The problem is that if those companies then resort to indirect, creative ways of imposing those charges, they will become even less tangible and inscrutable and perhaps trigger even more irresponsible use of high cost credit for consumption only. The real, high costs will become much less transparent and the limit might create even more perverse incentives.
Yet it is a problem indeed. Perhaps the only sensible albeit highly illiberal solution is to clamp down on it big time, as here in Europe where credit card debt is almost unheard of (though it has shifted to other innovations, such as the infamous sms loans). At any rate it might be preferable to microregulations.

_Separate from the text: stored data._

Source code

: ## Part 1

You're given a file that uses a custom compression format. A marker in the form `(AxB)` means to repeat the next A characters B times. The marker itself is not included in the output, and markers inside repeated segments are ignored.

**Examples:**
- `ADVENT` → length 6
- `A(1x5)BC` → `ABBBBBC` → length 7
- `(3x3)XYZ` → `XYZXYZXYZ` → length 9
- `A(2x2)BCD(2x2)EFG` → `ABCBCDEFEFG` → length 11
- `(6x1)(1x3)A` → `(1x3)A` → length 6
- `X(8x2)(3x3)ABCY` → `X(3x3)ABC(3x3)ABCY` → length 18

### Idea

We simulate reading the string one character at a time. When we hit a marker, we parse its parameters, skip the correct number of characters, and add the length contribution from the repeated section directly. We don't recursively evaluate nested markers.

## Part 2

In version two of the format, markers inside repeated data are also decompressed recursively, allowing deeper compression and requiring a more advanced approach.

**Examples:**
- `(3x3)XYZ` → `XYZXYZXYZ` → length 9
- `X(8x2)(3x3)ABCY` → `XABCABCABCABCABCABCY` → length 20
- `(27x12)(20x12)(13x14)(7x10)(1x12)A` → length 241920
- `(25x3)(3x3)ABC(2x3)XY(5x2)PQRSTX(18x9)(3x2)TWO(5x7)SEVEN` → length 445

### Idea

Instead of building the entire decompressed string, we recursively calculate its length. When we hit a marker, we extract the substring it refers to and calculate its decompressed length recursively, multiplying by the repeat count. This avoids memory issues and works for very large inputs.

Just to see how an uberliberal audience like that of this forum will react 🙂
Craig
Apr 11 2024 at 8:36am
“resort to indirect, creative ways of imposing those charges”
Indeed, at times they feel like ‘gotcha’ fees….I called and got one waived because payment due on a Sunday, I triggered the payment Friday thinking they’d get it Saturday or that payments due on a Sunday would still be timely if received Monday. Come Monday I did check and the charge was there, called and they did waive it, but how many people don’t call.
Paul
Apr 11 2024 at 6:40pm
When I came to the US from Britain in the early 1980s, I was advised to buy my car on credit even though I could afford to pay cash (it was a really old run-down car for a few hundred dollars). I had been turned down for credit cards when I first arrived (while had a rental car paid for by my company). But after a few months of paying my car loan, I had (minimal) credit history but enough to not get turned down. Of course, when I got a mortgage a year or so later, credit card pre-approvals were in my mailbox on a daily basis. It’s easy to get credit when you don’t need it and hard when you do.
Anders
Apr 21 2024 at 9:40am
Yes, that is one of the most striking features I found moving to the US at a young age.
And am the only one to see the parallels with what lead to the opiate epidemic? Equally easy to get even stronger opiates for minor pains, equally easy to get trapped, and in some cases equally life destroying.
Knut P. Heen
Apr 12 2024 at 6:10am
“Democracy is the theory that the common people know what they want, and deserve to get it good and hard.” H.L.Mencken
You can teach a politician that price controls don’t work, but can you teach the marginal voter that?